Liquidation Opportunity Program

The Liquidation Opportunity Program is designed to incentivize community members to run liquidation bots. Intentionally under-collateralized positions will be created to reward community members for keeping the UMA system secure and appropriately collateralized.

When is the next opportunity?

On Friday, August 14th at 11:30am Pacific Time (i.e. San Francisco time), Risk Labs will intentionally create an under-collateralized position, creating an on-chain profit opportunity of approximately \$1,000 for any liquidator bot to take.

What do I need to liquidate a position?

You'll need to make sure you have an account loaded with enough yUSD to liquidate the position, and also enough ETH to pay for the necessary gas costs associated with the liquidation transaction.

How do I run a bot?

The in-depth tutorial here will walk you through the process of running a bot through various methods. However, the most expedient way to run a bot is from the Docker image. This process is detailed in the Docker section of that tutorial.

For your convenience, however, the following is a quick summary of the important points.

Minimal quick start guide


This short guide only teaches you how to run a bot. To take advantage of the liquidation opportunity, you will have to tweak your polling interval and liquidation sensitivity amongst other variables.

First, create a file to set the appropriate configuration for your liquidation bot. Please edit the following example with your own values. You can reference the tutorial for appropriate values.

COMMAND=npx truffle exec ../liquidator/index.js --network mainnet_privatekey

Once you have a properly configured .env file, use the following commands to pull the Docker image and run a container with your specified configuration.

# Pull the latest docker container image
docker pull umaprotocol/protocol:latest
# Start the liquidator bot Docker container
docker run --name liquidator-bot -d --env-file ./example.env umaprotocol/protocol:latest
# *your container hash should print here*
# List logs from running bot:
docker logs <your container hash>

When you are familiar with using the Docker image, you can deploy the Docker image on any cloud service provider of your choice, or alternatively you could run it locally on your machine.

Can I liquidate manually?

Yes you can, and here are the broad steps to do so.

  1. Approve WETH (the EMP needs to be able to spend the final fee amount of collateral, which is 0.1 WETH).

  2. Approve yUSD (the EMP needs to be able to spend your yUSD to liquidate positions).

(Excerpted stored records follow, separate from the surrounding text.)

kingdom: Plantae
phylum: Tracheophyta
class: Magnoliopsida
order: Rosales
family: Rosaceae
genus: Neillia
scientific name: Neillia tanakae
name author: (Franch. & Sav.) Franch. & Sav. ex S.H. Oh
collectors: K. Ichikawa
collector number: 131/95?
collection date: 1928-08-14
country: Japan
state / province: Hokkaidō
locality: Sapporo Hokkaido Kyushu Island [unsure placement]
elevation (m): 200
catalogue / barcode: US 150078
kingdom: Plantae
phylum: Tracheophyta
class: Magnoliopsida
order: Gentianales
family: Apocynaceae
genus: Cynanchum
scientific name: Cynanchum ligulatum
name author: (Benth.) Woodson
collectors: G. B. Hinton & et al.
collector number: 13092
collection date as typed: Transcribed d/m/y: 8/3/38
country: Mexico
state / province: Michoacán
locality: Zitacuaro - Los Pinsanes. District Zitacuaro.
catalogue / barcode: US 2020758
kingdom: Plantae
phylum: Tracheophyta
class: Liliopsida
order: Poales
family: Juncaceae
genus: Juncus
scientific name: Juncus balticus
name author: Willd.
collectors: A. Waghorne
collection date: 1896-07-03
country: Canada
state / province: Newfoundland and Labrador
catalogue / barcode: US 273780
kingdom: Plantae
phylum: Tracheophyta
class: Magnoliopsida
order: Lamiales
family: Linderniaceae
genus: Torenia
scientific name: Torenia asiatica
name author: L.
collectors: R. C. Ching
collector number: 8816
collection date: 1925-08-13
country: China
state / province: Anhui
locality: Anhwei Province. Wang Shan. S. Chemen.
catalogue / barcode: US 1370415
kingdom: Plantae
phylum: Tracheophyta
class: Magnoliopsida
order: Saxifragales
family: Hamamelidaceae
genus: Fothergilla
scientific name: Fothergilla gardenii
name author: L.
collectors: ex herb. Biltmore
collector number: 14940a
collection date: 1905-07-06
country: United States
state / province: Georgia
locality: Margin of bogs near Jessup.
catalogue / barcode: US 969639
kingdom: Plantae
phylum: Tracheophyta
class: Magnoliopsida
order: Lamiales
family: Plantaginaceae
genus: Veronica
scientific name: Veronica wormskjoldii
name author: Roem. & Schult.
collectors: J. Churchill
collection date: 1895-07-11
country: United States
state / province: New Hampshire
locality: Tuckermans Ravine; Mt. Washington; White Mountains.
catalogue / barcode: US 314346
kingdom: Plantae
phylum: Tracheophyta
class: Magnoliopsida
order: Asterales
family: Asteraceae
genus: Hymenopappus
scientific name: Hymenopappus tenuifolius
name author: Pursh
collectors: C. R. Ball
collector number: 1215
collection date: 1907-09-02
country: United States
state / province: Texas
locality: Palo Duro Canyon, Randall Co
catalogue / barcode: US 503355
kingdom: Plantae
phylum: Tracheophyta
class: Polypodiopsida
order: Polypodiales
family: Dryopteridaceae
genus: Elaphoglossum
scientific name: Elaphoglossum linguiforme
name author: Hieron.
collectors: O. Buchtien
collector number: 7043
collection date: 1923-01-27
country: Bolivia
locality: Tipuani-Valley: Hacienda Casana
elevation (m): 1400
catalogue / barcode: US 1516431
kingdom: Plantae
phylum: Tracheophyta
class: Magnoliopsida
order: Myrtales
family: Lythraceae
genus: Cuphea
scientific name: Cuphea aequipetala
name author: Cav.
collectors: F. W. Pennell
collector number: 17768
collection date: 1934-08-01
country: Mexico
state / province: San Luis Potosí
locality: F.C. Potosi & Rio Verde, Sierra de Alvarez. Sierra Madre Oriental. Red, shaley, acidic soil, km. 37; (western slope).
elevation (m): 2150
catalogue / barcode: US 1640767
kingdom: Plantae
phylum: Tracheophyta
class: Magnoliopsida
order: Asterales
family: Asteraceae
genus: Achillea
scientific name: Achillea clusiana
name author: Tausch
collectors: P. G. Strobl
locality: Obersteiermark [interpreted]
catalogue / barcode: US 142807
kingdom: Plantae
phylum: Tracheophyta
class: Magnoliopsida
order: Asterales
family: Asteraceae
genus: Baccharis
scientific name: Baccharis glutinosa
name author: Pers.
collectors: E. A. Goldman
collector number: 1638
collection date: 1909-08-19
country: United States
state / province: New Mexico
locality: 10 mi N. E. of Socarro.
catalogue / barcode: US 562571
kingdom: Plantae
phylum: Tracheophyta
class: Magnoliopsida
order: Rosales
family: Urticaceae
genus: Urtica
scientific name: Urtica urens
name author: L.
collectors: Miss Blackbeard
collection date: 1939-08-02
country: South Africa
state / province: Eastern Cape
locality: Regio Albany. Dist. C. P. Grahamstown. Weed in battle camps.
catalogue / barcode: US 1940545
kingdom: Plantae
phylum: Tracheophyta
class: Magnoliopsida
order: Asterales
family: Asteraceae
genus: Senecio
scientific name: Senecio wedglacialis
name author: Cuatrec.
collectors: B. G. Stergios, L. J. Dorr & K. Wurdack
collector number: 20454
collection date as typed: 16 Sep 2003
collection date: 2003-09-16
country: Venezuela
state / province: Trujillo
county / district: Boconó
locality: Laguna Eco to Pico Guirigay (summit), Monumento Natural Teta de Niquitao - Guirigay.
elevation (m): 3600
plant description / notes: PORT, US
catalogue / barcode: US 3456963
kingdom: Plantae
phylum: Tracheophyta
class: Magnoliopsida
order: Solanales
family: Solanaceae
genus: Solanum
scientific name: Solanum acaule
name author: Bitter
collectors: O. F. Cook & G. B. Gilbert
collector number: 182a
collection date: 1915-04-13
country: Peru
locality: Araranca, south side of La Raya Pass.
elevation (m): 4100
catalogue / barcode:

  3. Liquidate specified amount of yUSD from a position:

    // using an Ethers.js contract instance
    const liquidation = empContract.createLiquidation(
    { rawValue: minCollateralPerToken },
    { rawValue: maxCollateralPerToken },
    { rawValue: tokensToLiquidate },
  • tokensToLiquidate indicates how much of the synthetic token you want to use to liquidate the position with.

  • liquidationDeadline is a timestamp after which the liquidation will revert. This is used to make sure that a liquidation doesn’t hang forever and unintentionally allow front-running.

  • minCollateralPerToken and maxCollateralPerToken requires a bit more explanation.

    The collateralization ratio must remain the same before and after liquidation, therefore:

    collateralLiquidated / tokensToLiquidate = totalPositionCollateral / totalPositionTokens

    The left side of this equality can be called collateralPerToken, and you can set the acceptable bounds of this value with minCollateralPerToken and maxCollateralPerToken.

    These values help you take into account the case where the amount of collateral in a position can potentially change between when you submit the transaction and when it actually gets mined. This can happen if someone tries to front-run your transaction either by depositing more collateral (causing you to have falsely liquidated someone) or withdrawing collateral (to decrease the profitability of the liquidation).